• _Given instruction_
Render the stretch of the listing below from the line containing "family: Brassicaceae" through the line containing "order: Solanales" as a Markdown table with the columns Row and Entry. Number each row and leave out blank lines.

• _Information shown_
##############################

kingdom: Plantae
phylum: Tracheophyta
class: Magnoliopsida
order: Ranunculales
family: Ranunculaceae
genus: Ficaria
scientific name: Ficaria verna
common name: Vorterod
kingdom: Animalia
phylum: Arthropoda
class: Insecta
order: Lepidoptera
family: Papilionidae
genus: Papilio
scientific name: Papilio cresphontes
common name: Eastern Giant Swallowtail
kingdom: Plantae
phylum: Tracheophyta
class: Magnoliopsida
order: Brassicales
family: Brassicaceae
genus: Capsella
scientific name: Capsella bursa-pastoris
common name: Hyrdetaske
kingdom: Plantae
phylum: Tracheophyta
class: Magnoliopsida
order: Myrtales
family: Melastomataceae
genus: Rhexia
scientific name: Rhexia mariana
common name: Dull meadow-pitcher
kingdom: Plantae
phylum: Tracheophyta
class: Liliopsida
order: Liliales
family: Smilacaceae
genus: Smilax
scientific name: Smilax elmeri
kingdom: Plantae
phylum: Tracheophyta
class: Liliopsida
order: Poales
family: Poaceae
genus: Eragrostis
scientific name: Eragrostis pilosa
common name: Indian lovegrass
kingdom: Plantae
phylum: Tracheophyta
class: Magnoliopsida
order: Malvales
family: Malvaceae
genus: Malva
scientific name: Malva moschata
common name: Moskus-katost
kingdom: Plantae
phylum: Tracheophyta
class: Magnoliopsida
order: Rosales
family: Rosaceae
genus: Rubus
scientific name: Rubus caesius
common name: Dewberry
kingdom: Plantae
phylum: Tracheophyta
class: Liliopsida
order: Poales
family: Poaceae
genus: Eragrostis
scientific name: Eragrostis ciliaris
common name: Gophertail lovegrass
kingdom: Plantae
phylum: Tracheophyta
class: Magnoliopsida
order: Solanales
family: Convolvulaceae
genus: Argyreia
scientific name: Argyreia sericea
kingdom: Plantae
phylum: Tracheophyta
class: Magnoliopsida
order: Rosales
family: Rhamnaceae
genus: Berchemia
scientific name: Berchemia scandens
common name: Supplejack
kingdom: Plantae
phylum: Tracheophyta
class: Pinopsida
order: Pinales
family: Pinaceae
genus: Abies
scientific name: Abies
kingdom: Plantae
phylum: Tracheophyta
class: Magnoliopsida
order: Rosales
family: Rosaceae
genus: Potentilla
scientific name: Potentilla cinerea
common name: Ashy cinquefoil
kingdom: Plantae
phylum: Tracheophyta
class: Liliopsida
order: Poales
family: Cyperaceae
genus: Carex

##############################

• _Written answer_
| Row | Entry |
|---|---|
| 1 | family: Brassicaceae |
| 2 | genus: Capsella |
| 3 | scientific name: Capsella bursa-pastoris |
| 4 | common name: Hyrdetaske |
| 5 | kingdom: Plantae |
| 6 | phylum: Tracheophyta |
| 7 | class: Magnoliopsida |
| 8 | order: Myrtales |
| 9 | family: Melastomataceae |
| 10 | genus: Rhexia |
| 11 | scientific name: Rhexia mariana |
| 12 | common name: Dull meadow-pitcher |
| 13 | kingdom: Plantae |
| 14 | phylum: Tracheophyta |
| 15 | class: Liliopsida |
| 16 | order: Liliales |
| 17 | family: Smilacaceae |
| 18 | genus: Smilax |
| 19 | scientific name: Smilax elmeri |
| 20 | kingdom: Plantae |
| 21 | phylum: Tracheophyta |
| 22 | class: Liliopsida |
| 23 | order: Poales |
| 24 | family: Poaceae |
| 25 | genus: Eragrostis |
| 26 | scientific name: Eragrostis pilosa |
| 27 | common name: Indian lovegrass |
| 28 | kingdom: Plantae |
| 29 | phylum: Tracheophyta |
| 30 | class: Magnoliopsida |
| 31 | order: Malvales |
| 32 | family: Malvaceae |
| 33 | genus: Malva |
| 34 | scientific name: Malva moschata |
| 35 | common name: Moskus-katost |
| 36 | kingdom: Plantae |
| 37 | phylum: Tracheophyta |
| 38 | class: Magnoliopsida |
| 39 | order: Rosales |
| 40 | family: Rosaceae |
| 41 | genus: Rubus |
| 42 | scientific name: Rubus caesius |
| 43 | common name: Dewberry |
| 44 | kingdom: Plantae |
| 45 | phylum: Tracheophyta |
| 46 | class: Liliopsida |
| 47 | order: Poales |
| 48 | family: Poaceae |
| 49 | genus: Eragrostis |
| 50 | scientific name: Eragrostis ciliaris |
| 51 | common name: Gophertail lovegrass |
| 52 | kingdom: Plantae |
| 53 | phylum: Tracheophyta |
| 54 | class: Magnoliopsida |
| 55 | order: Solanales |